Yes, in general, the idea would be to have a "secondary reference counter" field
in 'rte_eth_dev_data' and have it incremented/decremented/checked in some
generic places. The issue is that, in addition to 'rte_eth_dev_close', a device
can be "closed" via its respective bus 'remove' method. Yes, there are drivers
that invoke 'rte_eth_dev_close' inside the 'remove' implementation, but not all
of them, unfortunately. For example, take a look at 'af_packet' and similar.
On the other hands, there are drivers that use 'rte_eth_dev_create' and its
counterpart 'rte_eth_dev_destroy' in the implementations of bus 'probe/remove',
but that is also not consistent across the 'drivers/net' tree.
Given all these issues and the fact that ethdev is not the only possible device
type, may be 'rte_device' can house the reference counter, with 'rte_dev_probe'
and 'rte_dev_remove' augmented to do the inrement/decrement/validate thing?
And, since 'rte_eth_dev_close' invokes direct ethdev 'close' method, also add a
check to over there (and may be to 'rte_eth_dev_reset', too)? May be I'm wrong.
However, all of that might still make no sense, given the fact that the primary
process can just die. So, may be I am indeed very wrong and, as Stephen has
suggested in [1], this issue it to be addressed by clarifying the documentation.
[1] https://mails.dpdk.org/archives/dev/2025-July/321865.html
Thank you.
When primary process closes the port, ethdev library zeroes and frees
device data shared between processes.
ethdev port data (rte_eth_dev) on secondary is not updated so it now points to
invalid data. rte_eth_dev_info_get() is not the only API call affected.

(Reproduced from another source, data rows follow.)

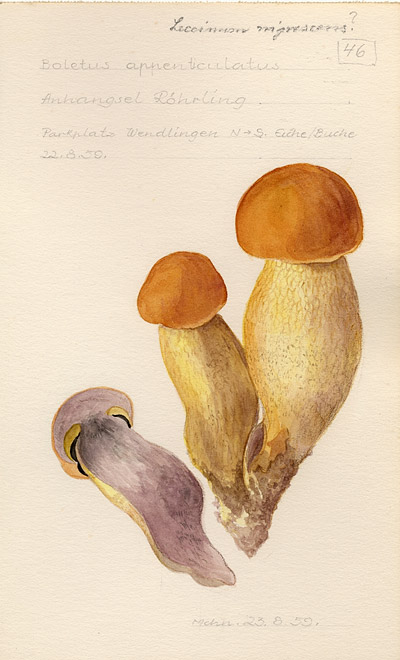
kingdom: Fungi
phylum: Basidiomycota
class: Agaricomycetes
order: Boletales
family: Boletaceae
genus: Butyriboletus
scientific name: Butyriboletus appendiculatus
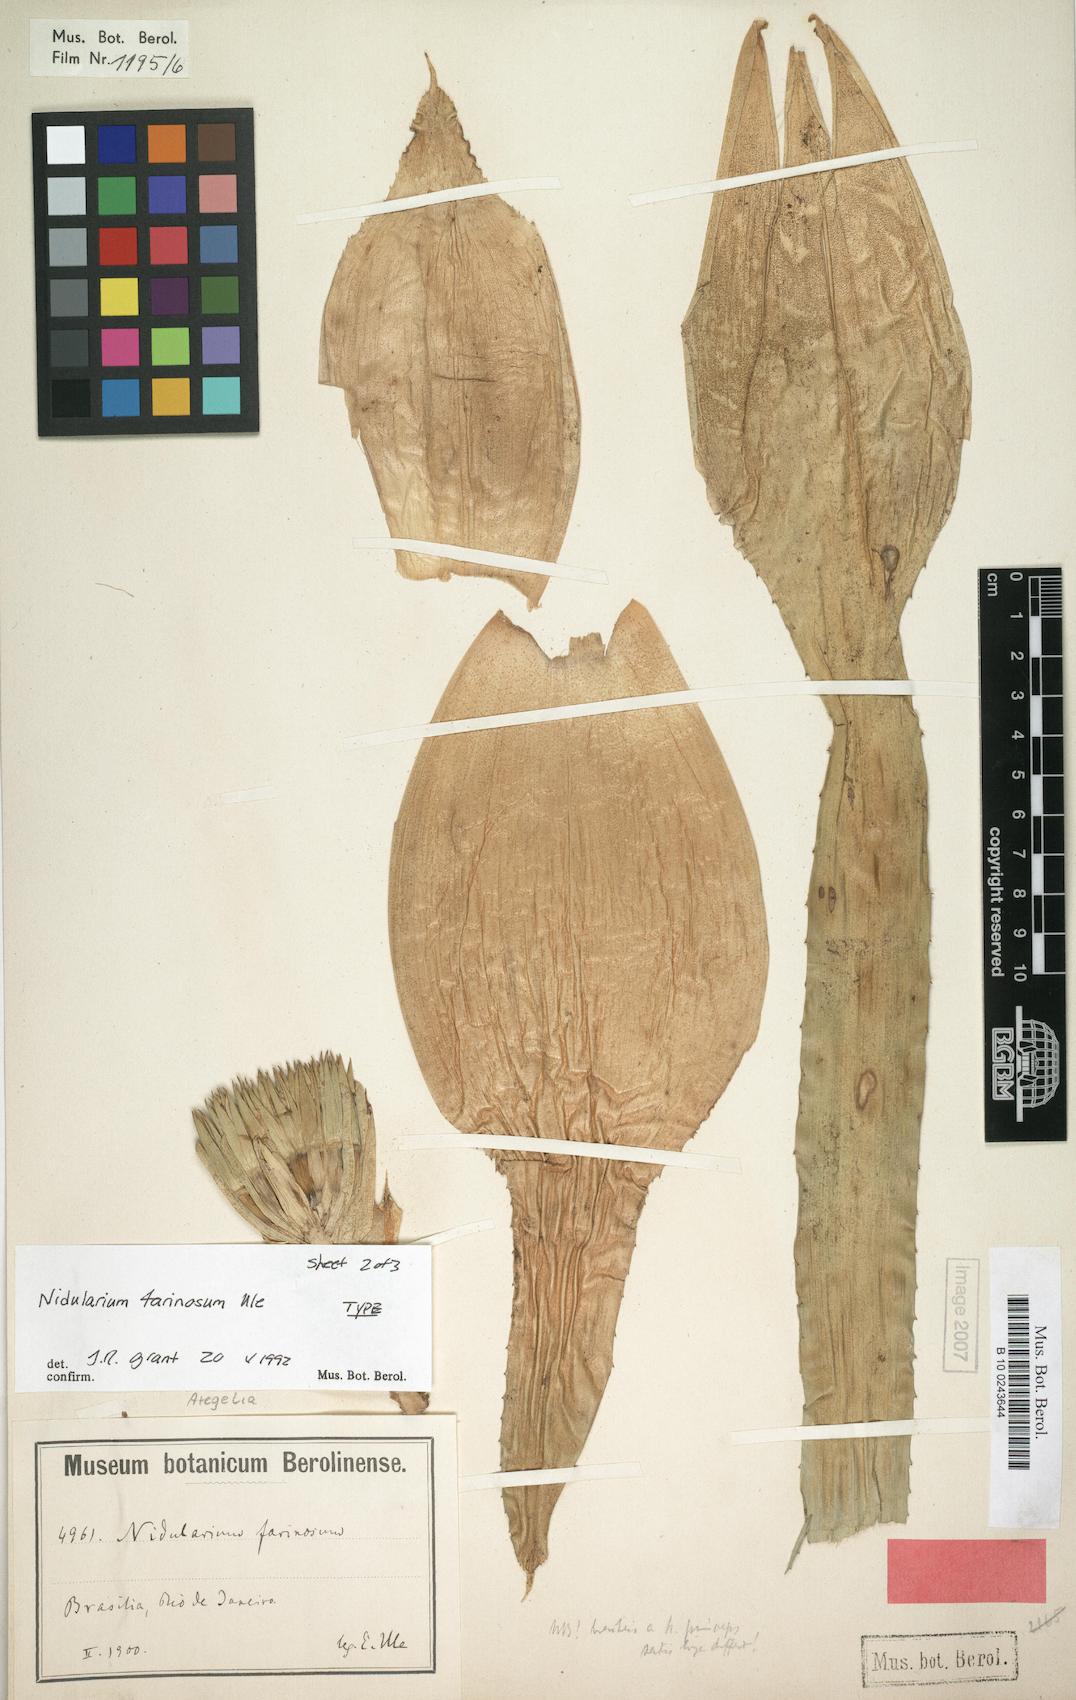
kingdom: Plantae
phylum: Tracheophyta
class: Liliopsida
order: Poales
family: Bromeliaceae
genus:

If the primary process closes the port before exiting
(like testpmd does) and it exits before the secondary,
the any driver call seems invalid because of that use-after-free behavior.
@Thomas, @Andrew - Do you happen to know if doing anything on ethdev ports
in secondary process after primary has gracefully exited is supported?
No there is no statement about whether it is supported or not.
I think we should at least return an error instead of crashing.